Alps Alpine will continue the environmental conservation activities we have pursued so far and endeavor to evaluate and disclose impacts of our business activities on nature through frameworks such as the Taskforce on Nature-related Financial Disclosures (TNFD).

Biodiversity Conservation Action Policy

Help conserve threatened species and their habitats in areas where we operate through participation in local biodiversity conservation activities

IBAT Analysis

We used biodiversity assessment tool IBAT to analyze the situation of threatened species and conservation areas around our global production bases with reference to information for those locations.

Assessment of Threatened Species Around Global Production Bases

Category North America Europe Southeast Asia East Asia
(excl. Japan)
Japan
No. of threatened species
(CR,EN,VU)
26 258 620 772 483
No. of near threatened species
(NT)
26 159 264 268 334
Others
(LC,DD)
882 737 1715 5081 7584
No. of protected areas 12 736 49 163 655
No. of Key Biodiversity Areas 0 14 5 17 35
IUCN Status
CR: Critically endangered
EN: Endangered
VU: Vulnerable
NT: Near threatened
LC: Least concern
DD: Data deficient

30by30 Alliance for Biodiversity

Alps Alpine joined the 30by30 Alliance for Biodiversity in July 2024.
The “30by30” target of the Alliance means efficient conservation of at least 30% of land and sea areas as healthy ecosystems by 2030 with aims to halt and reverse biodiversity loss (become “nature positive”) by 2030.
The 30by30 Alliance for Biodiversity was established to pursue the 30by30 target.
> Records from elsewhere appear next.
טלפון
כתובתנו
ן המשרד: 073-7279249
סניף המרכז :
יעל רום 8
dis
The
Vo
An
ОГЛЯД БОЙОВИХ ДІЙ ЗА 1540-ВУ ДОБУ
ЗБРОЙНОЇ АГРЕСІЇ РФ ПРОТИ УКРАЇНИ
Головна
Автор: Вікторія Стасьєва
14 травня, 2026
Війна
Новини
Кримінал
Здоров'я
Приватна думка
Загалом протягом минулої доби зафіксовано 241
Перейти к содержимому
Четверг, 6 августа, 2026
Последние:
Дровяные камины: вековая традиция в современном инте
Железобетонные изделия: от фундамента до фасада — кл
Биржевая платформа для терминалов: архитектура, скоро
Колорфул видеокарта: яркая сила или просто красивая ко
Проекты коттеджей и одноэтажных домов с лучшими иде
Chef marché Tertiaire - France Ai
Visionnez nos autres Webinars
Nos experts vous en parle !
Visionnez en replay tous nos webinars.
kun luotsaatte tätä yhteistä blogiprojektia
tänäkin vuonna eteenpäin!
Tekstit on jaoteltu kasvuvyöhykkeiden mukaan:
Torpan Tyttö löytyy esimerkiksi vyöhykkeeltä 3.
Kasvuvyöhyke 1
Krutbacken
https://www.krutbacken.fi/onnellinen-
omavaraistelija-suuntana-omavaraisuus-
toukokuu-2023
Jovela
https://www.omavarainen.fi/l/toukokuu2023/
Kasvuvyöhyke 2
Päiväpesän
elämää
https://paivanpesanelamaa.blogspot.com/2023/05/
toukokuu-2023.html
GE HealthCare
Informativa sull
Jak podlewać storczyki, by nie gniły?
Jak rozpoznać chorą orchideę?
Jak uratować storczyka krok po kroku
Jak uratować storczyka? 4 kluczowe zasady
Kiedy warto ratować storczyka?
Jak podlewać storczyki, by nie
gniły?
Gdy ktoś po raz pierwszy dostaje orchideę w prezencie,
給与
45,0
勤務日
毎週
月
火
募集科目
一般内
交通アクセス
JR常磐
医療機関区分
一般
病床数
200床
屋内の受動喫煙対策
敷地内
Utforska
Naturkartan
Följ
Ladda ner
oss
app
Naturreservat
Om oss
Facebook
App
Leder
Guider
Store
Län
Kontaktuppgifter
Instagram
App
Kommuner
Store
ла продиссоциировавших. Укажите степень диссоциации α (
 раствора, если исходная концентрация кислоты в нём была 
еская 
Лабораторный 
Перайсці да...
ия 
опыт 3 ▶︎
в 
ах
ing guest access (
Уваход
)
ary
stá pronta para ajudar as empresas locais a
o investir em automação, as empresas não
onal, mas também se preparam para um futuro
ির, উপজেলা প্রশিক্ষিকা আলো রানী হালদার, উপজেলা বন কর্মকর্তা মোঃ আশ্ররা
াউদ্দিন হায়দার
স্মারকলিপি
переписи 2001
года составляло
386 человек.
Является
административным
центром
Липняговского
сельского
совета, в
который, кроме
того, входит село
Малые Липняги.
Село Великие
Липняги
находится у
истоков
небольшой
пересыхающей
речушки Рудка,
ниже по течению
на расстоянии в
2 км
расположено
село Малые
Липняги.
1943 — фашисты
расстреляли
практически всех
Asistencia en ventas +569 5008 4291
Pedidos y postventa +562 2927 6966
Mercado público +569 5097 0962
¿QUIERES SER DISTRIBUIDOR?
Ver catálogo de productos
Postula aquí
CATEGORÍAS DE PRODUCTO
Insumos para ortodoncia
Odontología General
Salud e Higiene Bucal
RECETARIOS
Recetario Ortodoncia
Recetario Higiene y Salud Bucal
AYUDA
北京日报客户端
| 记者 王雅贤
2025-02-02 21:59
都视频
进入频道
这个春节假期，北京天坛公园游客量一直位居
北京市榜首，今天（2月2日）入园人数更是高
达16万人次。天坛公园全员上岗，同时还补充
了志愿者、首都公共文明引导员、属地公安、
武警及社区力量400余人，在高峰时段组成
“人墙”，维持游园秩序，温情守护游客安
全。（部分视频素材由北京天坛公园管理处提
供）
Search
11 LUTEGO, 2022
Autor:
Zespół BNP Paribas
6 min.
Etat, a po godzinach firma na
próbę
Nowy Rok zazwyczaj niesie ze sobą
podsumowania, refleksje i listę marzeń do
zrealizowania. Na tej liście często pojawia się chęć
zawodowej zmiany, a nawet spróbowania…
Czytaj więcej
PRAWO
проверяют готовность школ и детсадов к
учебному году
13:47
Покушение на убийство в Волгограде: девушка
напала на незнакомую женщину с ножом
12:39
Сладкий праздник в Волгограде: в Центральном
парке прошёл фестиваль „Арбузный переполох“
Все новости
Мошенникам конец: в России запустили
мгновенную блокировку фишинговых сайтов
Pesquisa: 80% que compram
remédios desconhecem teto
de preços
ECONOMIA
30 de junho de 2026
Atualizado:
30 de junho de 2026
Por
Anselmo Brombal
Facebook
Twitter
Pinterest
Its purpose is to expand national parks, to register and promote the conservation of land protected by corporations, local governments and NPOs as “other effective area-based conservation measures,” or OECMs, and to actively disseminate information about those activities.
Alps Alpine agrees with these ambitions and carries out its own independent initiatives to help achieve the “nature positive” goal.